**DOCUMENT SEGMENT:**
2018-09-16

TB Rescoring

While test20 runs, we are running test30 in parallel to test two ideas. First test30 uses a different method to initialize the first random net, and a slightly different LR (Learning Rate) strategy for the first few nets. The idea is to see if this eliminates the large spikes seen in some key metrics -- policy loss, mse loss, reg term (see our expanded glossary).

The second idea is to test TB (Endgame Tablebase) rescoring. This may improve the accuracy of the value head. The procedure is:

  • Clients continue generating self-play games as before, no TB involved.
  • The data from these games are sent to the server.
  • The server parses these games, and when a position reaches a new WDL entry, the game result for all positions up to that point is changed to the TB result.

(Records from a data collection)
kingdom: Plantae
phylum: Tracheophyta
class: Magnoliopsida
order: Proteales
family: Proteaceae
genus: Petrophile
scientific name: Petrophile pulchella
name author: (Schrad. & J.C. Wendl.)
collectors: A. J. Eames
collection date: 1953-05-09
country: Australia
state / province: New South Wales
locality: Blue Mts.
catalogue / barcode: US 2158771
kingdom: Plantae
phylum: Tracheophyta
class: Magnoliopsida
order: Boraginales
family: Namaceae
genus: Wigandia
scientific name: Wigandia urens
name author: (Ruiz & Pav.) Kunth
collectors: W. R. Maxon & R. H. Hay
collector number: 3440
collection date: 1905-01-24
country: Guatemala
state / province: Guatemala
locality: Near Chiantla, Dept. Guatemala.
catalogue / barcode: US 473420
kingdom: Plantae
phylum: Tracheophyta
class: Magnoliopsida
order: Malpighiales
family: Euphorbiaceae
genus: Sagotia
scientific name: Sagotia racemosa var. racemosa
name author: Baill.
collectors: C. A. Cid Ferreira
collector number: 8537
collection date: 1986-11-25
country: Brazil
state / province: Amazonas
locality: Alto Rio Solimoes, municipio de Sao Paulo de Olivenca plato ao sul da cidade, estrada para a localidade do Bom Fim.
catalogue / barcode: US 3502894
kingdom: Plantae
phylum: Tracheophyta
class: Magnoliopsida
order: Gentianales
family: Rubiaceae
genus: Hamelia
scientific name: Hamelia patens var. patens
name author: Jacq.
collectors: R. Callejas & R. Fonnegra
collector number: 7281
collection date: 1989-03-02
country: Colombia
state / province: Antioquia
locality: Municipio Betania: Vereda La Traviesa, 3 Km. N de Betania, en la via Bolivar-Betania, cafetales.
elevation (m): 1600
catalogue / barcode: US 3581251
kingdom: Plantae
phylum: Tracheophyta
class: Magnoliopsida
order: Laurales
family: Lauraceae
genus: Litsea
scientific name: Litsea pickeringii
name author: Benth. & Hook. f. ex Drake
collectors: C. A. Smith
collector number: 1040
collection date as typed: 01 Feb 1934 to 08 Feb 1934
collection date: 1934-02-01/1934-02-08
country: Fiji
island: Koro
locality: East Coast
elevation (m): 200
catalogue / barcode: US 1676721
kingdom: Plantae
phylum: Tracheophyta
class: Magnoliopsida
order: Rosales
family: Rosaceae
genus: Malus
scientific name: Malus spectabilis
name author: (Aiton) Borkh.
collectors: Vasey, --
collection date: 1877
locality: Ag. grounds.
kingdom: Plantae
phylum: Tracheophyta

**TO DO:**
A – In the post on TB rescoring, which key metrics does it say showed large spikes?
B – Write the next part of the post on TB rescoring, picking up after its last sentence.
The rows come from a separate source and are not part of the post on TB rescoring.

**ANSWERS TO THE PROBLEMS:**
A – Policy loss, mse loss and reg term.

B –
  • An WDL entry is when there are 5 or fewer pieces and a capture or pawn push just happened, and neither side can castle (9000 internet points for anyone who can find an Lc0 self-play game where the castling exception applies!)
  • The game is parsed for the next WDL entry, and again all positions in this new section are marked with the TB result.

This is an alternative to doing temperature reduction or other similar methods, but does not require changing the way clients generate data. So it’s easier to test and compare with and without this method. Also by doing this on the server side we don’t require all users to download TBs.